06.12.2006 | 12:21 Uhr |

Einige Funktionen von Vista sind speziell mobilen Geräten vorbehalten. Vor allem das Stromsparen will das neue Betriebssystem von Microsoft den Notebook-Anwendern erleichtern.

Auf fast jedem aktuellen Notebook findet sich eine Unzahl vorinstallierter Tools. Sie sollen Ihnen über die Schwächen von Windows XP hinweghelfen: Zum Beispiel erlauben die Tools einen einfacheren Zugriff auf Stromspareinstellungen. Oder Sie können damit bequem verschiedene Zugangsprofile fürs Netzwerk verwalten. Windows Vista will diese Tools weitgehend überflüssig machen.

Unter Vista ist das „Windows-Mobilitätscenter“ in der Systemsteuerung die zentrale Anlaufstelle für alle Notebook-relevanten Funktionen. Hier finden Sie Menüs für Bildschirmhelligkeit, Lautstärke, WLAN, Monitorverwaltung, Synchronisierung, Präsentationen und natürlich fürs Stromsparen.

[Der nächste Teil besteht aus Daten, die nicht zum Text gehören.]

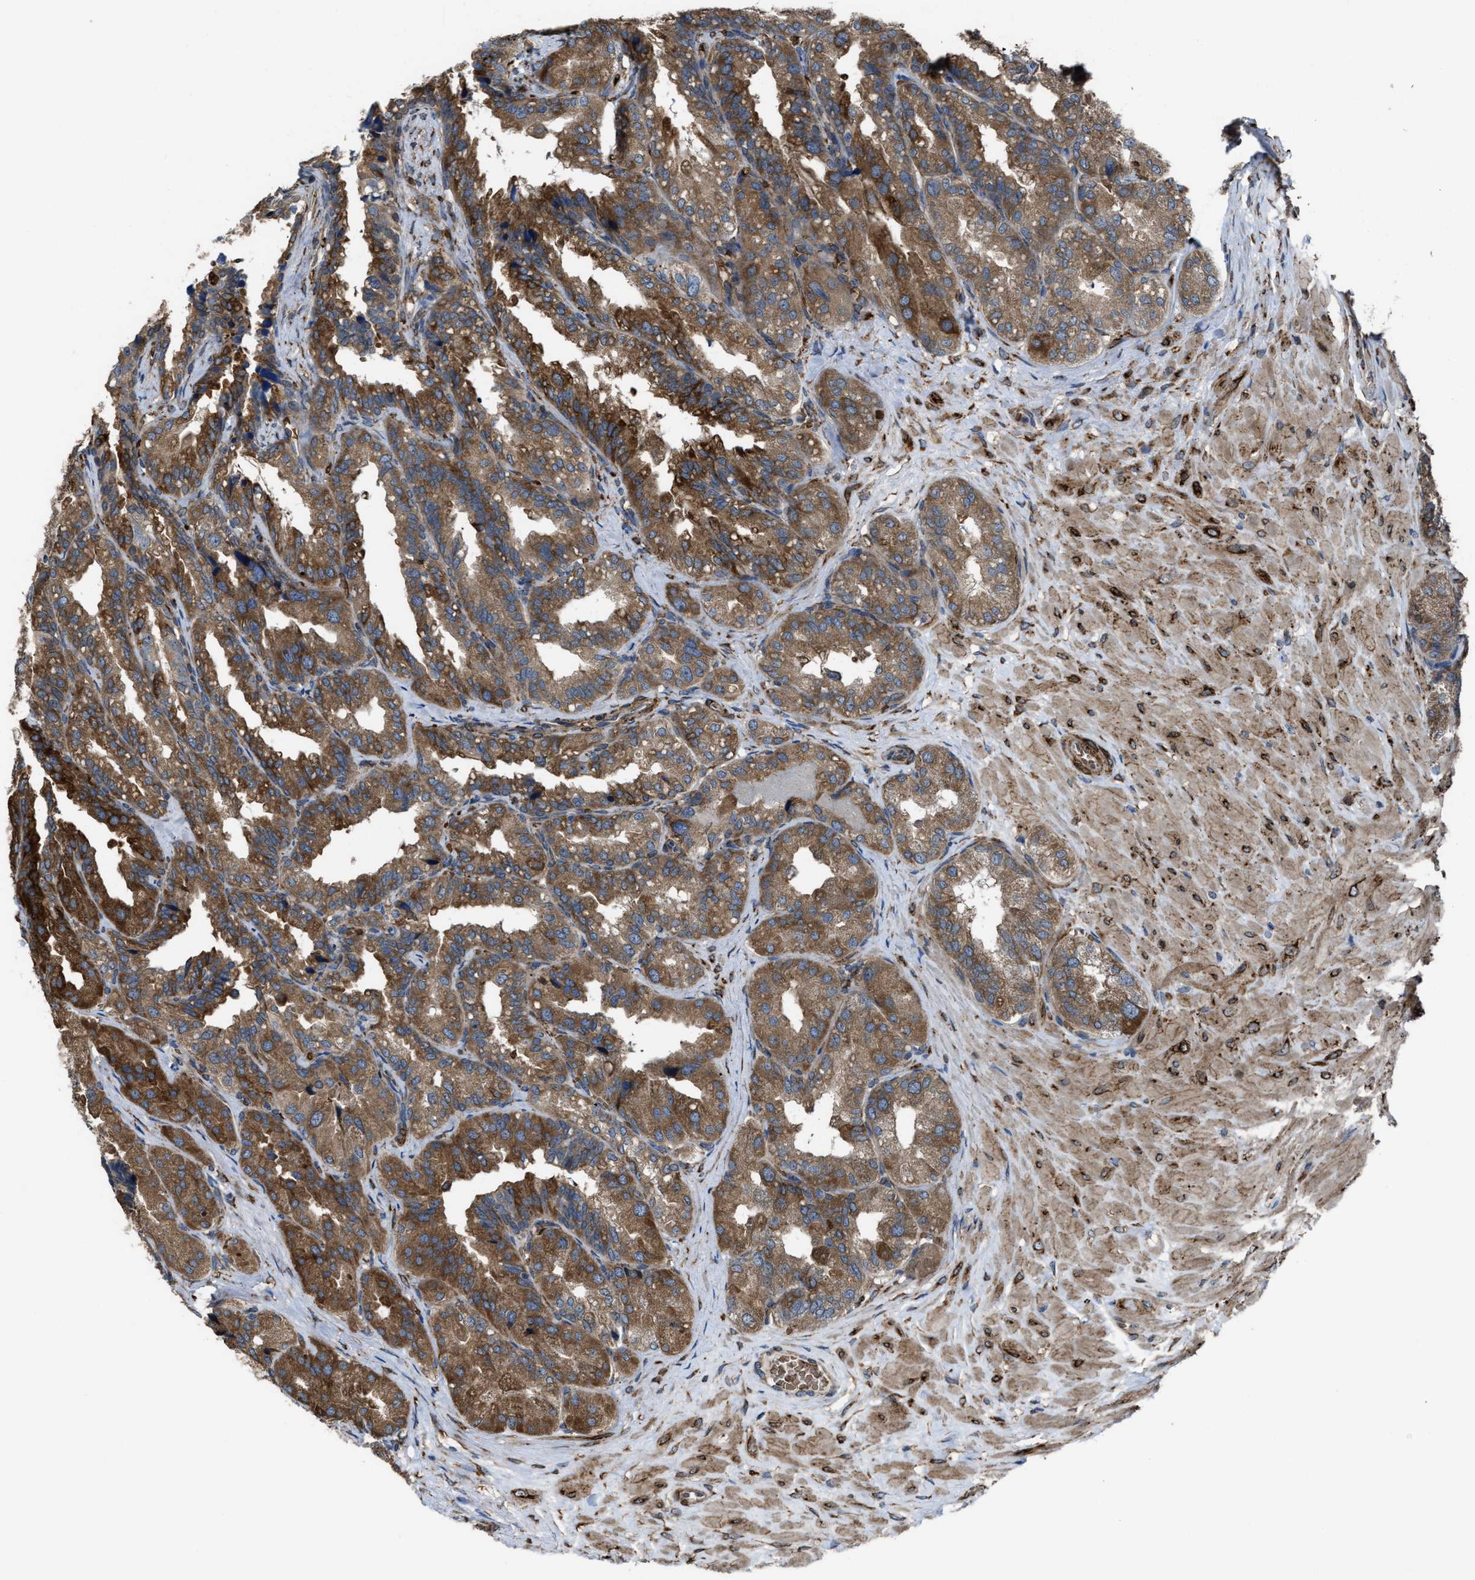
{"staining": {"intensity": "moderate", "quantity": ">75%", "location": "cytoplasmic/membranous"}, "tissue": "seminal vesicle", "cell_type": "Glandular cells", "image_type": "normal", "snomed": [{"axis": "morphology", "description": "Normal tissue, NOS"}, {"axis": "topography", "description": "Prostate"}, {"axis": "topography", "description": "Seminal veicle"}], "caption": "A brown stain highlights moderate cytoplasmic/membranous positivity of a protein in glandular cells of normal human seminal vesicle. (brown staining indicates protein expression, while blue staining denotes nuclei).", "gene": "SELENOM", "patient": {"sex": "male", "age": 51}}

Dafür bietet Vista drei „Energiesparpläne“ an – unter Windows XP gab es noch sechs Energieschemata: Der Standardmodus nennt sich „Ausbalanciert“, daneben bietet Vista noch den „Energiesparmodus“, bei den Sie am meisten, und den Plan „Höchstleistung“, bei dem Sie am wenigsten Strom sparen. Der CPU-Takt passt sich bei „Ausbalanciert“ dynamisch an die Systemlast an, im „Energiesparmodus“ läuft der Prozessor immer mit gedrosseltem Takt, bei „Höchstleistung“ immer mit maximalem Takt.

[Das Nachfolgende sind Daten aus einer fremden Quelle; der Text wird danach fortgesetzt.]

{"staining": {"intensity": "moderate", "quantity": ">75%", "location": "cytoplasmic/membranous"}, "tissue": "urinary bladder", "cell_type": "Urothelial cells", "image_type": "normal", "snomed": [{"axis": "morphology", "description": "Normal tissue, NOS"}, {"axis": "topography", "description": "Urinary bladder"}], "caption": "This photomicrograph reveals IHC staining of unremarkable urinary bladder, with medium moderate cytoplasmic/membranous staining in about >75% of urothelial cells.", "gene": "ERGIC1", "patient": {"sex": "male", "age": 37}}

Über „Energiesparplan erstellen“ können Sie auf Basis der drei Grundeinstellungen eigene Stromsparvorgaben einrichten. Dabei bietet Vista deutlich mehr Gestaltungsmöglichkeiten als XP: Zum Beispiel können Sie den Energieverbrauch des WLAN-Adapters regeln, eine bestimmte Bildschirm-Helligkeit oder den Stromverbrauch für USB und PCI-Express festlegen. Außerdem finden Sie hier die schon von XP bekannten Optionen: Zum Beispiel was passieren soll, wenn Sie den Notebook-Deckel schließen, oder wie das Notebook reagiert, wenn der Akkustand unter einen bestimmten Wert sinkt.

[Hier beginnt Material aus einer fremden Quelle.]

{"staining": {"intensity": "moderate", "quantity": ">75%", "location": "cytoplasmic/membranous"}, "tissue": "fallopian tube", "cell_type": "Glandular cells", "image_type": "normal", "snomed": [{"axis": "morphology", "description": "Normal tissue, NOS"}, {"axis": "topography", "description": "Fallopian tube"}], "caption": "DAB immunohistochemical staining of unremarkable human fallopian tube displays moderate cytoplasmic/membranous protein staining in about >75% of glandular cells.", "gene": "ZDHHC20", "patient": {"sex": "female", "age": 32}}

In der Standardeinstellung schaltet sich das Notebook übrigens beim Schließen des Deckels oder beim Drücken des Power-Knopfs nicht aus, sondern geht in den Sleep-Modus (Standby-S3): Vista nennt ihn „Energie sparen“. Dabei speichert das Betriebssystem den Systemzustand im Arbeitsspeicher und ist nach rund 10 Sekunden wieder einsatzbereit. Vista bietet jedoch auch weiterhin das komplette Ausschalten oder den Ruhezustand an, bei dem der Systemzustand auf der Festplatte gespeichert wird. Bei Desktop-PCs ist übrigens der „Hybride Standbymodus“ als Standard eingestellt: Dabei nutzt der Rechner beim Aufwachen im Regelfall wie beim Sleep-Modus den im Arbeitsspeicher gesicherten Systemzustand. Fällt aber der Strom aus, kann Vista beim Aufwachen auf ein System-Image zurückgreifen, das es auf Festplatte gesichert hat – wie beim Ruhezustand.

In unseren Tests stellten wir übrigens beim Aufwachen keinen Unterschied zwischen Vista und XP fest: Aus dem Sleep-Modus waren die Notebooks nach rund 10 Sekunden wieder einsatzbereit, aus dem Ruhezustand dauerte es bei beiden Betriebssystemen etwa 30 Sekunden.